Take the opening page of In Country: “‘Do you want me to drive now?’ Emmett asks, whipping out a cigarette. He smokes Kents, and he has smoked seven in the two hours they’ve been on the road today.” Or: “At the next exit, Exxon, Chevron and Sunoco loom up, big faces in stilts. There’s a Country Kitchen, a McDonald’s and a Stuckey’s. Sam has heard that Stuckey’s is terrible and the Country Kitchen is good.” On page five, Emmett and Sam are sharing a Pepsi. Not a Coca-Cola, not an RC, not a Dr Pepper, but, quite specifically, a Pepsi. Page six, Sam is driving a VW: “‘I love this car,’ Sam says, giving the car an affectionate slap.”

Fay Weldon writes a meretricious book and gets a check from her publisher and another from a jeweler. Bobbie Ann Mason invents product placement in a much better book and gets nothing for all those meticulously noted and dutifully recorded socio-economic signifiers.

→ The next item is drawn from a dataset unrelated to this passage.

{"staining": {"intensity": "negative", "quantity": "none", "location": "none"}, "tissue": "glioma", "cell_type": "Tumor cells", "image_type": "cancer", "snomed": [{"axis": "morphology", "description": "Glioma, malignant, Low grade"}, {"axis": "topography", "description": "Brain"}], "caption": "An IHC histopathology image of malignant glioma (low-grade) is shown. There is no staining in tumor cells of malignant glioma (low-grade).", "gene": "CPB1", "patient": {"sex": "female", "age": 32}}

And what about Jackie Collins, Judith Krantz and all the authors who use brands as character-defining shorthand — or instead of character — in books in which people split their time about equally between competitive shopping and pornographic sex rendered in embarrassing detail? Those novels may be short on literary cachet, but they make up for that with reach, penetration and sheer numbers. Would Krantz or Collins readers know the difference between Rodeo Drive and a rodeo clown if it weren’t for Scruples or Hollywood Wives?

Around the same time Ms. Mason was unwittingly creating literary product placement, forgotten media entrepreneur Chris Whittle tried commissioning famous large-brained scribes — famous enough to be literary brands unto themselves — to write novella-length essays on matters of great pith and moment, which he planned to publish as books, with a wad of coated-stock full-page ads in the middle. This was just one of Whittle’s ideas. Others included Channel One, which put commercials in classrooms wrapped in a short-attention-span newscast for distracted teens, and the Edison Schools project, whereby Whittle figured he could do a better job running America’s schools than anybody else.

Here’s a chance to boost both their careers reissuing Ms. Mason’s books. Only this time, they’ll make sure to get the companies whose brands benefit to pay for those plugs.

Like most pioneers, they weren’t wrong. Just early.